- Opening Delimiter -
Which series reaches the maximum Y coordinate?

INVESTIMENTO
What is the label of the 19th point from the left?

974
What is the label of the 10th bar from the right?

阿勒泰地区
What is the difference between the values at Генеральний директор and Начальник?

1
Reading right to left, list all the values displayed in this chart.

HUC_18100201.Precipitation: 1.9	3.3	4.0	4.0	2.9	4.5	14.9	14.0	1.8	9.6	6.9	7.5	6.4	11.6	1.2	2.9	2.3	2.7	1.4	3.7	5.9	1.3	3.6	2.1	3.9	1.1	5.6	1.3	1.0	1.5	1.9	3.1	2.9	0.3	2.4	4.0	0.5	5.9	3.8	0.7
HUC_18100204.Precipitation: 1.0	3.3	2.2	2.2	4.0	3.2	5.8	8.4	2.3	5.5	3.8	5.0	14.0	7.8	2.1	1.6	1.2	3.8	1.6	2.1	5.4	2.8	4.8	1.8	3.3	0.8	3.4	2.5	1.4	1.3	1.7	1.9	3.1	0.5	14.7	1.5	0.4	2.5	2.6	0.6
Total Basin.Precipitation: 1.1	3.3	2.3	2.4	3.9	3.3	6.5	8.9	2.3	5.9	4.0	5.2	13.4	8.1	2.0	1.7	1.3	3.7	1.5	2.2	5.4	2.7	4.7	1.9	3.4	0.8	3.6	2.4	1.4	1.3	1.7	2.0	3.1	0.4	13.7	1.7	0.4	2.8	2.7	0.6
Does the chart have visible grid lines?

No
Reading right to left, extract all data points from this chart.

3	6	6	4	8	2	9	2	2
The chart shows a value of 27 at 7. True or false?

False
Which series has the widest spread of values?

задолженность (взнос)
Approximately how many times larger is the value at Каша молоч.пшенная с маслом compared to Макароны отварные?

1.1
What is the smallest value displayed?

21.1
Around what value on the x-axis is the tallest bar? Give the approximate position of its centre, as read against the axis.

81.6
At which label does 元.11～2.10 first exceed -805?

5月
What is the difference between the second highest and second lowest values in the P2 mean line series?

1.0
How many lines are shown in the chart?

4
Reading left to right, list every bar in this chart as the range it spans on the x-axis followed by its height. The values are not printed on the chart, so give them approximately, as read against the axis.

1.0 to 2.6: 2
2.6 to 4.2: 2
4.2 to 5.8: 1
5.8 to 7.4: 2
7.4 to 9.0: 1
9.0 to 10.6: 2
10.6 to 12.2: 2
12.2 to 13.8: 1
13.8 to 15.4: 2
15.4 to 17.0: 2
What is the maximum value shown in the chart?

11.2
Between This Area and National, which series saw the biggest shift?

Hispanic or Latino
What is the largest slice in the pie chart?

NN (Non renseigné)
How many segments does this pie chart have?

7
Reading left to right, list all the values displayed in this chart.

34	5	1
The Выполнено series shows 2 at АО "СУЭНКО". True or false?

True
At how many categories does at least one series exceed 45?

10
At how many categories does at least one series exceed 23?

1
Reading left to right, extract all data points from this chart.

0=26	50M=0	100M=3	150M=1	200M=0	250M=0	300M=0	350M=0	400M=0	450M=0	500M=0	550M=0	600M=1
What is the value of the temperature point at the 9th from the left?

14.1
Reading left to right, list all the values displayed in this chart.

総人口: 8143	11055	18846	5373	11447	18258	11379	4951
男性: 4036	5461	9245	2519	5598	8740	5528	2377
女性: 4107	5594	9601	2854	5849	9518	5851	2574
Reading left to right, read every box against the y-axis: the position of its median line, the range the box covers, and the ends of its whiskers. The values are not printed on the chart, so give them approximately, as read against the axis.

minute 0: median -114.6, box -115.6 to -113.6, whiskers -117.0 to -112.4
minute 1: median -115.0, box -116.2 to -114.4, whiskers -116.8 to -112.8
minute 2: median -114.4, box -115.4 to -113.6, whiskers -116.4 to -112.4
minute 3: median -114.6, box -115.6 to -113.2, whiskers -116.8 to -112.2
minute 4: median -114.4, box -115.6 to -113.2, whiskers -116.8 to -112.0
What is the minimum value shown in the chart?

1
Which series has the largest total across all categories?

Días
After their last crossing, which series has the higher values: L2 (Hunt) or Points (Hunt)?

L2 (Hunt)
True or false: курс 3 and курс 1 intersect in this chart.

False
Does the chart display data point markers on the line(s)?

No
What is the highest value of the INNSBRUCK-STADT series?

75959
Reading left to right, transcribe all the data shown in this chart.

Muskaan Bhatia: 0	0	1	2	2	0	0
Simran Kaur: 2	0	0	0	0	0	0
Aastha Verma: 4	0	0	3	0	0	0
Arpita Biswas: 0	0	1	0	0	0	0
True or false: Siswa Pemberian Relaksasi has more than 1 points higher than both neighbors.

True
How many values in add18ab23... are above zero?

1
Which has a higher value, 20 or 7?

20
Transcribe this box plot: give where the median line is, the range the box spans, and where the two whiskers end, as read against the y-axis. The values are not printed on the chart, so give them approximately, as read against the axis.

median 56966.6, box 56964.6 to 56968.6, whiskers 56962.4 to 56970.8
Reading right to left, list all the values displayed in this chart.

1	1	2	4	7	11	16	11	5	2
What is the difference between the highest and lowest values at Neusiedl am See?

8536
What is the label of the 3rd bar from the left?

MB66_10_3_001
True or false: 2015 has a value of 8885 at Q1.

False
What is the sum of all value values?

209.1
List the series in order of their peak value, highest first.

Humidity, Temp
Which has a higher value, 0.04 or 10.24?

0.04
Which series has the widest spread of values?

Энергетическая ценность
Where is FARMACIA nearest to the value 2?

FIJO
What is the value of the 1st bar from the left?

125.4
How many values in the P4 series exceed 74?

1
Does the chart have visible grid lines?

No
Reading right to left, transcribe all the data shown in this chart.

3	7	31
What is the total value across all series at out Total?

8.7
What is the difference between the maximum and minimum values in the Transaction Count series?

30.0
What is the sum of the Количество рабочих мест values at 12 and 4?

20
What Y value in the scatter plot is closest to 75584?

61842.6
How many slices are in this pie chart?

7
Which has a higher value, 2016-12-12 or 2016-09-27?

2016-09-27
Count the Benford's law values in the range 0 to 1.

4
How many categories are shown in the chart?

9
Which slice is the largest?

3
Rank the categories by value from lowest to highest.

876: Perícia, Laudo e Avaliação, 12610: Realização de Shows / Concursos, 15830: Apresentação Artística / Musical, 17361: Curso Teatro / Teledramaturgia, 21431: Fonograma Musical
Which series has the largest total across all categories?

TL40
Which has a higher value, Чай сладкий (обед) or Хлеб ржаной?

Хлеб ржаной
- Closing Delimiter -
Can you rewrite the records from the start up to and including the line with "Approximately how many", replacing "Reading right to left" with "Going from right to left" and leaving everything else unchanged?

**Result of this exercise:**
Which series reaches the maximum Y coordinate?

INVESTIMENTO
What is the label of the 19th point from the left?

974
What is the label of the 10th bar from the right?

阿勒泰地区
What is the difference between the values at Генеральний директор and Начальник?

1
Going from right to left, list all the values displayed in this chart.

HUC_18100201.Precipitation: 1.9	3.3	4.0	4.0	2.9	4.5	14.9	14.0	1.8	9.6	6.9	7.5	6.4	11.6	1.2	2.9	2.3	2.7	1.4	3.7	5.9	1.3	3.6	2.1	3.9	1.1	5.6	1.3	1.0	1.5	1.9	3.1	2.9	0.3	2.4	4.0	0.5	5.9	3.8	0.7
HUC_18100204.Precipitation: 1.0	3.3	2.2	2.2	4.0	3.2	5.8	8.4	2.3	5.5	3.8	5.0	14.0	7.8	2.1	1.6	1.2	3.8	1.6	2.1	5.4	2.8	4.8	1.8	3.3	0.8	3.4	2.5	1.4	1.3	1.7	1.9	3.1	0.5	14.7	1.5	0.4	2.5	2.6	0.6
Total Basin.Precipitation: 1.1	3.3	2.3	2.4	3.9	3.3	6.5	8.9	2.3	5.9	4.0	5.2	13.4	8.1	2.0	1.7	1.3	3.7	1.5	2.2	5.4	2.7	4.7	1.9	3.4	0.8	3.6	2.4	1.4	1.3	1.7	2.0	3.1	0.4	13.7	1.7	0.4	2.8	2.7	0.6
Does the chart have visible grid lines?

No
Going from right to left, extract all data points from this chart.

3	6	6	4	8	2	9	2	2
The chart shows a value of 27 at 7. True or false?

False
Which series has the widest spread of values?

задолженность (взнос)
Approximately how many times larger is the value at Каша молоч.пшенная с маслом compared to Макароны отварные?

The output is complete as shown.